Address
- 1424 West Main Street Jacksonville, Arkansas United States
- Coordinates: 34°52′06″N 92°07′30″W﻿ / ﻿34.8684°N 92.1251°W

District information
- Type: Public
- Grades: PreK–12
- President: Daniel Gray
- Vice-president: Ava Coleman
- Superintendent: Dr. Jeremy Owoh
- School board: Jim Moore Dana Brockway Ronald McDaniel Lauren Martin Laura Walker N'keiba J. Estelle
- Schools: Pre-K 1 Elementary 4 Middle 1 High 1

Students and staff
- District mascot: Titans
- Colors: Red, gold, and black

Other information
- Meeting Place: First Monday Jacksonville City Hall 1 Municipal Dr Jacksonville, AR 6:30 p.m.
- Website: www.jnpsd.org

= Jacksonville North Pulaski School District =

School district in Arkansas

Jacksonville North Pulaski School District (JNPSD) is a public school district system located in Jacksonville, Arkansas, USA. The district serves the city of Jacksonville and a portion of northeastern Pulaski County, along with a portion of Lonoke County. Upon detachment from Pulaski County Special School District July 1, 2016, the district assumed operation of one high school, one middle school, and seven elementary schools.

== History ==
Until their detachment in 2016, Jacksonville-area schools had been part of the Pulaski County Special School District, one of the largest school districts in Arkansas. In the years leading up to September 2008, parts of the Jacksonville community expressed a desire to split from the PCSSD. This measure was approved by the board of the PCSSD during that month, legally clearing the way for the formation of what would become a separate Jacksonville school district.
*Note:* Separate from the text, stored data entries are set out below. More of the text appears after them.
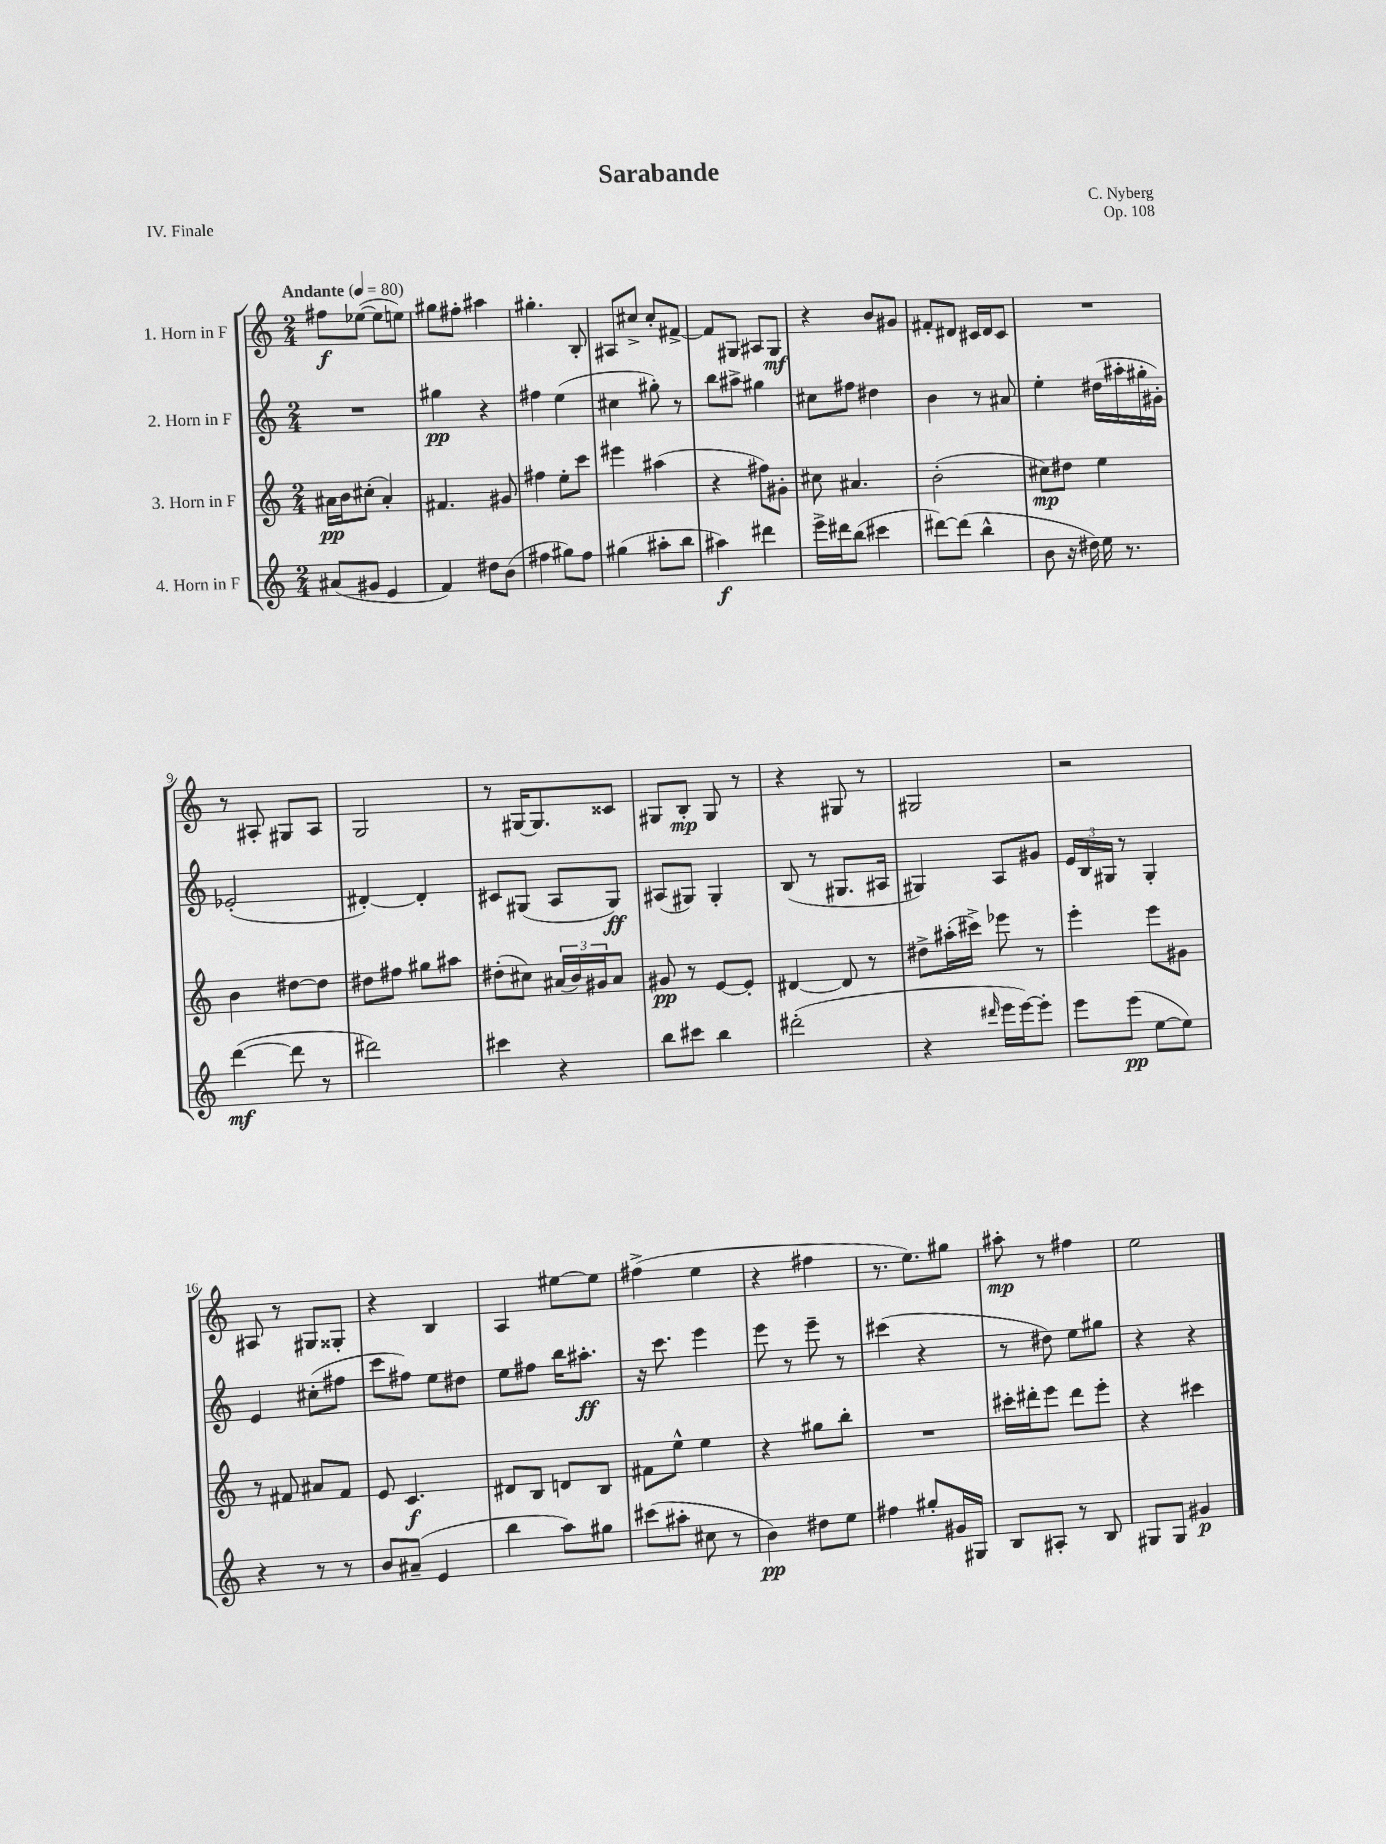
\header { title = "Sarabande" composer = "C. Nyberg" opus = "Op. 108" piece = "IV. Finale" }
<<
\new StaffGroup <<
\new Staff = "s0" \with { instrumentName = "1. Horn in F" } {
    \clef treble \key c \major \numericTimeSignature \time 2/4 \tempo "Andante" 4 = 80
    fis''8\f ees''8~( ees''8 e''8) |
    gis''8 fis''8-. ais''4 |
    gis''4.-. b8-. |
    ais8 cis''8-> cis''8-. fis'8~-> |
    fis'8 gis8 ais8 gis8\mf |
    r4 b'8 gis'8 |
    fis'8-. dis'8 cis'16 dis'16 cis'8 |
    R2 |
    r8 ais8-. gis8 ais8 |
    g2 |
    r8 gis16~ gis8. cisis'8 |
    gis8 b8-.\mp gis8 r8 |
    r4 gis8 r8 |
    gis2 |
    r2 |
    ais8 r8 gis8 gisis8-. |
    r4 b4 |
    a4 eis''8~ eis''8 |
    fis''4->( e''4 |
    r4 fis''4 |
    r8. e''8.) gis''8 |
    ais''8-.\mp r8 fis''4 |
    e''2 \bar "|." |
}
\new Staff = "s1" \with { instrumentName = "2. Horn in F" } {
    \clef treble \key c \major \numericTimeSignature \time 2/4
    R2 |
    gis''4\pp r4 |
    fis''4 e''4( |
    cis''4 gis''8-.) r8 |
    b''8 ais''8-> gis''4 |
    cis''8 fis''8 dis''4 |
    b'4 r8 ais'8 |
    e''4-. dis''16( ais''16-. gis''16-. gis'16-.) |
    ees'2-.( |
    dis'4~-.) dis'4-. |
    cis'8 gis8( a8 gis8\ff) |
    ais8( gis8) gis4-. |
    b8( r8 gis8. ais16 |
    gis4) a8 gis'8 |
    \tuplet 3/2 { e'16 b16 gis16 } r8 gis4-. |
    e'4 cis''8-.( fis''8 |
    c'''8 fis''8) e''8 dis''8 |
    e''8 fis''8 b''16 ais''8.-.\ff |
    r16 c'''8. e'''4 |
    e'''8 r8 e'''8-- r8 |
    cis'''4( r4 |
    r8 dis''8) e''8 gis''8 |
    r4 r4 \bar "|." |
}
\new Staff = "s2" \with { instrumentName = "3. Horn in F" } {
    \clef treble \key c \major \numericTimeSignature \time 2/4
    ais'16\pp b'16 cis''8-.( ais'4-.) |
    fis'4. gis'8 |
    fis''4 e''8-. c'''8 |
    eis'''4 ais''4( |
    r4 fis''8) gis'8-. |
    cis''8 ais'4. |
    b'2-.( |
    cis''8\mp) dis''8 e''4 |
    b'4 dis''8~ dis''8 |
    dis''8 fis''8 gis''8 ais''8 |
    dis''8-.( cis''8) \tuplet 3/2 { ais'16( b'16) gis'16 } ais'8 |
    gis'8\pp r8 e'8~ e'8-. |
    dis'4~ dis'8 r8 |
    dis''8-> ais''16-.( cis'''16->) ees'''8 r8 |
    e'''4-. e'''8 gis'8 |
    r8 fis'8 ais'8 fis'8 |
    e'8 c'4.\f |
    dis'8 b8 d'8 b8 |
    fis'8 e''8-^ e''4 |
    r4 gis''8 b''8-. |
    R2 |
    cis'''16-. dis'''16-. e'''8 dis'''8 e'''8-. |
    r4 cis'''4 \bar "|." |
}
\new Staff = "s3" \with { instrumentName = "4. Horn in F" } {
    \clef treble \key c \major \numericTimeSignature \time 2/4
    ais'8( gis'8 e'4 |
    f'4) dis''8 b'8( |
    fis''4 gis''8) fis''8 |
    gis''4( ais''8-. b''8 |
    ais''4\f) dis'''4 |
    e'''16-> dis'''16 b''8( cis'''4 |
    dis'''8~) dis'''8( b''4-^ |
    b'8 r16 dis''16) e''16 r8. |
    d'''4~\mf( d'''8 r8 |
    dis'''2) |
    cis'''4 r4 |
    b''8 cis'''8 b''4 |
    dis'''2-.( |
    r4 \grace { dis'''16 } e'''16 e'''16~) e'''8-. |
    e'''8 e'''8\pp( e''8~ e''8) |
    r4 r8 r8 |
    b'8 ais'8--( e'4 |
    b''4 a''8) gis''8 |
    cis'''8( ais''8-. cis''8 r8 |
    b'4\pp) dis''8 e''8 |
    fis''4 gis''8-. gis'16 gis16 |
    b8 ais8-. r8 b8 |
    gis8 gis8 gis'4\p \bar "|." |
}
>>
>>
In a response to a petition signed by more than 2,000 voters, the Arkansas Board of Education ordered an election to carve a new school district out of the existing PCSSD. Jacksonville voters approved of the separation on September 16, 2014 with a vote of 3,769 for and 218 against (94.53% to 5.47%).

The Arkansas Board of Education approved an order in November 2014 to create a new Jacksonville-area district. The future district would continue to be administered by the Pulaski County Special School District until final detachment projected for July 1, 2016.

A negotiated plan to separate the JNPSD from the PCSSD was approved by U.S. District Judge D. Price Marshall Jr. on October 14, 2015. The plan spelled out how the two school districts would split a multimillion-dollar state desegregation aid payment, assets and liabilities, in anticipation of the new district beginning independent operation on July 1 the following year.

== Schools ==
- Jacksonville High School
- Jacksonville Middle School
- Jacksonville Elementary School
- Bayou Meto Elementary School
- Bobby G. Lester Elementary School
- Murrell Taylor Elementary School
- Homer Adkins Pre-Kindergarten Center

== Former schools ==
- Arnold Drive Elementary School (closed following 2017-2018 school year; replaced by Bobby G. Lester Elementary School)
- Tolleson Elementary School (closed following 2017-2018 school year; replaced by Bobby G. Lester Elementary School)
- Warren Dupree Elementary School (closed following 2023-2024 school year; replaced by Jacksonville Elementary School)
- Pinewood Elementary School (closed following 2023-2024 school year; replaced by Jacksonville Elementary School)

==Athletics==
In 2016 the district began trademarking its athletic logos, so people selling merchandise reflecting the school district have to pay the school district.